# EXTRACTED MATERIAL:
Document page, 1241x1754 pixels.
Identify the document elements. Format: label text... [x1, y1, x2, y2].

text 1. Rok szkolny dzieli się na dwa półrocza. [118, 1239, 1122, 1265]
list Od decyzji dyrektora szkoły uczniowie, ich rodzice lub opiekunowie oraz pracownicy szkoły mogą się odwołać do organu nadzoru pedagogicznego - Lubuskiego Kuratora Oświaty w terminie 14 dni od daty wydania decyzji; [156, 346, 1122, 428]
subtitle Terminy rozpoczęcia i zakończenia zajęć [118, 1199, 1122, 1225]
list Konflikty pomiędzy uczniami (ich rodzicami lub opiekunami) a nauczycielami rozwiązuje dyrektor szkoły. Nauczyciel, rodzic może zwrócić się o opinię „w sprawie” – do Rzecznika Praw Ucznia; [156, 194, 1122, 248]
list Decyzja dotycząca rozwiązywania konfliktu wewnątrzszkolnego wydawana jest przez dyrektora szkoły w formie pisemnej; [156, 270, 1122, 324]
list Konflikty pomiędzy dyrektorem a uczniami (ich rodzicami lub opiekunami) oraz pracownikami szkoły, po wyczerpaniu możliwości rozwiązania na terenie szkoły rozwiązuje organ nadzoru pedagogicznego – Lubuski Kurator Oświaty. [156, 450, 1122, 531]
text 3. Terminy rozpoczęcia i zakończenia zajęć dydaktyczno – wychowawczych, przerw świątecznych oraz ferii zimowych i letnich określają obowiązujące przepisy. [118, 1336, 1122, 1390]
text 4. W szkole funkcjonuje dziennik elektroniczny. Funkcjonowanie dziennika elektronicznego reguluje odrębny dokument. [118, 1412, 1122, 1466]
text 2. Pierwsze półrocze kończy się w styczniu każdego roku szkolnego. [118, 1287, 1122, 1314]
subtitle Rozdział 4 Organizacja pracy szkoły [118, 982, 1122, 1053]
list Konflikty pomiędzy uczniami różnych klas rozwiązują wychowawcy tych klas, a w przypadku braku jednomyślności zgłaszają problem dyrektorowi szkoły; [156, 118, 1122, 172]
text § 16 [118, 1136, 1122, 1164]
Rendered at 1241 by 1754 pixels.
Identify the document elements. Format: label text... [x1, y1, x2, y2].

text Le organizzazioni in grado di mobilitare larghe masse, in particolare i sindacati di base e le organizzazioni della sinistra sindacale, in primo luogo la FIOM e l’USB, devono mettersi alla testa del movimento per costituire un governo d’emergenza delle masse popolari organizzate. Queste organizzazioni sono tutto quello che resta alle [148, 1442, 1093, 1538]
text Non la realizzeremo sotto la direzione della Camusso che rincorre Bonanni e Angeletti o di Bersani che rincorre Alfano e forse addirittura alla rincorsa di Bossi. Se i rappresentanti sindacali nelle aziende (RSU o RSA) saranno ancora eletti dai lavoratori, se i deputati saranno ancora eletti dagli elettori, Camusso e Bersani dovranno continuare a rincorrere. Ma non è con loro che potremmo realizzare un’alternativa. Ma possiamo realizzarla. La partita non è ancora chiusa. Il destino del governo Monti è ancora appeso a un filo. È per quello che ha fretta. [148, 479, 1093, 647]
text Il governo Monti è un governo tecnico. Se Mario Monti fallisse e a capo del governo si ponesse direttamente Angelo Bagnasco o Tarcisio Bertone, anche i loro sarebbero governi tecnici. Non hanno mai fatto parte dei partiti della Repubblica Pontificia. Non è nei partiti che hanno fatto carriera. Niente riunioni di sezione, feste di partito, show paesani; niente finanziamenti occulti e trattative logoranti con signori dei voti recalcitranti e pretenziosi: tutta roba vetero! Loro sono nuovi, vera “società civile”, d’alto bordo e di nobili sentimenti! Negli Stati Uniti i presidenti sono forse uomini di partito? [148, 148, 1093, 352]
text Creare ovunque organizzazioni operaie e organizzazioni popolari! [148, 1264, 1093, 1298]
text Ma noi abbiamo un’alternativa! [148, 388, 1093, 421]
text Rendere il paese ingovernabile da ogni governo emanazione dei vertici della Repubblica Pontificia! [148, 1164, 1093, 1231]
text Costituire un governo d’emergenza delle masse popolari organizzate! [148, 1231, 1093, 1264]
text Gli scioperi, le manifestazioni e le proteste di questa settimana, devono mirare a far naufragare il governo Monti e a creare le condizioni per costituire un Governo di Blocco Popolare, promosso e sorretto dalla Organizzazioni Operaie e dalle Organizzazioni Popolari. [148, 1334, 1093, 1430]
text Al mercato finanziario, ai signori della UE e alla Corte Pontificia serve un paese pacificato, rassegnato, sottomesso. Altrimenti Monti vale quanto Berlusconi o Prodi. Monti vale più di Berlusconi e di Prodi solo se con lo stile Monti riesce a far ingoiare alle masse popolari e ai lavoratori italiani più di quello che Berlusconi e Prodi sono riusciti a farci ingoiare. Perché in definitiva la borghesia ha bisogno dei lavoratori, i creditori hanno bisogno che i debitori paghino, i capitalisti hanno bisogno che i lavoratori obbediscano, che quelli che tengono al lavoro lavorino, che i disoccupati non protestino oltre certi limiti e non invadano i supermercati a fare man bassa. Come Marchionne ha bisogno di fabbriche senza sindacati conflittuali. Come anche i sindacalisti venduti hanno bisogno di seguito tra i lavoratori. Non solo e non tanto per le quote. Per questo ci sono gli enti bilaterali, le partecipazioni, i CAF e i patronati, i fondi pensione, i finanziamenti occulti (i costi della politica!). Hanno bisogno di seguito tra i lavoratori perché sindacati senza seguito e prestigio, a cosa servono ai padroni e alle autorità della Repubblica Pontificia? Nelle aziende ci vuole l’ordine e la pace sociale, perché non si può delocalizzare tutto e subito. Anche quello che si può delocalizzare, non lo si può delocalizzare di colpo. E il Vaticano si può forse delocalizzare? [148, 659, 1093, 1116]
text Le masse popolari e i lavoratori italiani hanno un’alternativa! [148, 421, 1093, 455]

# TASK DIRECTIONS:
Format every line of both items above as a JSON array of strings, one string per line, omitting blank lines.

# THE OUTPUT:
[
  "Document page, 1241x1754 pixels.",
  "Identify the document elements. Format: label text... [x1, y1, x2, y2].",
  "text 1. Rok szkolny dzieli się na dwa półrocza. [118, 1239, 1122, 1265]",
  "list Od decyzji dyrektora szkoły uczniowie, ich rodzice lub opiekunowie oraz pracownicy szkoły mogą się odwołać do organu nadzoru pedagogicznego - Lubuskiego Kuratora Oświaty w terminie 14 dni od daty wydania decyzji; [156, 346, 1122, 428]",
  "subtitle Terminy rozpoczęcia i zakończenia zajęć [118, 1199, 1122, 1225]",
  "list Konflikty pomiędzy uczniami (ich rodzicami lub opiekunami) a nauczycielami rozwiązuje dyrektor szkoły. Nauczyciel, rodzic może zwrócić się o opinię „w sprawie” – do Rzecznika Praw Ucznia; [156, 194, 1122, 248]",
  "list Decyzja dotycząca rozwiązywania konfliktu wewnątrzszkolnego wydawana jest przez dyrektora szkoły w formie pisemnej; [156, 270, 1122, 324]",
  "list Konflikty pomiędzy dyrektorem a uczniami (ich rodzicami lub opiekunami) oraz pracownikami szkoły, po wyczerpaniu możliwości rozwiązania na terenie szkoły rozwiązuje organ nadzoru pedagogicznego – Lubuski Kurator Oświaty. [156, 450, 1122, 531]",
  "text 3. Terminy rozpoczęcia i zakończenia zajęć dydaktyczno – wychowawczych, przerw świątecznych oraz ferii zimowych i letnich określają obowiązujące przepisy. [118, 1336, 1122, 1390]",
  "text 4. W szkole funkcjonuje dziennik elektroniczny. Funkcjonowanie dziennika elektronicznego reguluje odrębny dokument. [118, 1412, 1122, 1466]",
  "text 2. Pierwsze półrocze kończy się w styczniu każdego roku szkolnego. [118, 1287, 1122, 1314]",
  "subtitle Rozdział 4 Organizacja pracy szkoły [118, 982, 1122, 1053]",
  "list Konflikty pomiędzy uczniami różnych klas rozwiązują wychowawcy tych klas, a w przypadku braku jednomyślności zgłaszają problem dyrektorowi szkoły; [156, 118, 1122, 172]",
  "text § 16 [118, 1136, 1122, 1164]",
  "Rendered at 1241 by 1754 pixels.",
  "Identify the document elements. Format: label text... [x1, y1, x2, y2].",
  "text Le organizzazioni in grado di mobilitare larghe masse, in particolare i sindacati di base e le organizzazioni della sinistra sindacale, in primo luogo la FIOM e l’USB, devono mettersi alla testa del movimento per costituire un governo d’emergenza delle masse popolari organizzate. Queste organizzazioni sono tutto quello che resta alle [148, 1442, 1093, 1538]",
  "text Non la realizzeremo sotto la direzione della Camusso che rincorre Bonanni e Angeletti o di Bersani che rincorre Alfano e forse addirittura alla rincorsa di Bossi. Se i rappresentanti sindacali nelle aziende (RSU o RSA) saranno ancora eletti dai lavoratori, se i deputati saranno ancora eletti dagli elettori, Camusso e Bersani dovranno continuare a rincorrere. Ma non è con loro che potremmo realizzare un’alternativa. Ma possiamo realizzarla. La partita non è ancora chiusa. Il destino del governo Monti è ancora appeso a un filo. È per quello che ha fretta. [148, 479, 1093, 647]",
  "text Il governo Monti è un governo tecnico. Se Mario Monti fallisse e a capo del governo si ponesse direttamente Angelo Bagnasco o Tarcisio Bertone, anche i loro sarebbero governi tecnici. Non hanno mai fatto parte dei partiti della Repubblica Pontificia. Non è nei partiti che hanno fatto carriera. Niente riunioni di sezione, feste di partito, show paesani; niente finanziamenti occulti e trattative logoranti con signori dei voti recalcitranti e pretenziosi: tutta roba vetero! Loro sono nuovi, vera “società civile”, d’alto bordo e di nobili sentimenti! Negli Stati Uniti i presidenti sono forse uomini di partito? [148, 148, 1093, 352]",
  "text Creare ovunque organizzazioni operaie e organizzazioni popolari! [148, 1264, 1093, 1298]",
  "text Ma noi abbiamo un’alternativa! [148, 388, 1093, 421]",
  "text Rendere il paese ingovernabile da ogni governo emanazione dei vertici della Repubblica Pontificia! [148, 1164, 1093, 1231]",
  "text Costituire un governo d’emergenza delle masse popolari organizzate! [148, 1231, 1093, 1264]",
  "text Gli scioperi, le manifestazioni e le proteste di questa settimana, devono mirare a far naufragare il governo Monti e a creare le condizioni per costituire un Governo di Blocco Popolare, promosso e sorretto dalla Organizzazioni Operaie e dalle Organizzazioni Popolari. [148, 1334, 1093, 1430]",
  "text Al mercato finanziario, ai signori della UE e alla Corte Pontificia serve un paese pacificato, rassegnato, sottomesso. Altrimenti Monti vale quanto Berlusconi o Prodi. Monti vale più di Berlusconi e di Prodi solo se con lo stile Monti riesce a far ingoiare alle masse popolari e ai lavoratori italiani più di quello che Berlusconi e Prodi sono riusciti a farci ingoiare. Perché in definitiva la borghesia ha bisogno dei lavoratori, i creditori hanno bisogno che i debitori paghino, i capitalisti hanno bisogno che i lavoratori obbediscano, che quelli che tengono al lavoro lavorino, che i disoccupati non protestino oltre certi limiti e non invadano i supermercati a fare man bassa. Come Marchionne ha bisogno di fabbriche senza sindacati conflittuali. Come anche i sindacalisti venduti hanno bisogno di seguito tra i lavoratori. Non solo e non tanto per le quote. Per questo ci sono gli enti bilaterali, le partecipazioni, i CAF e i patronati, i fondi pensione, i finanziamenti occulti (i costi della politica!). Hanno bisogno di seguito tra i lavoratori perché sindacati senza seguito e prestigio, a cosa servono ai padroni e alle autorità della Repubblica Pontificia? Nelle aziende ci vuole l’ordine e la pace sociale, perché non si può delocalizzare tutto e subito. Anche quello che si può delocalizzare, non lo si può delocalizzare di colpo. E il Vaticano si può forse delocalizzare? [148, 659, 1093, 1116]",
  "text Le masse popolari e i lavoratori italiani hanno un’alternativa! [148, 421, 1093, 455]"
]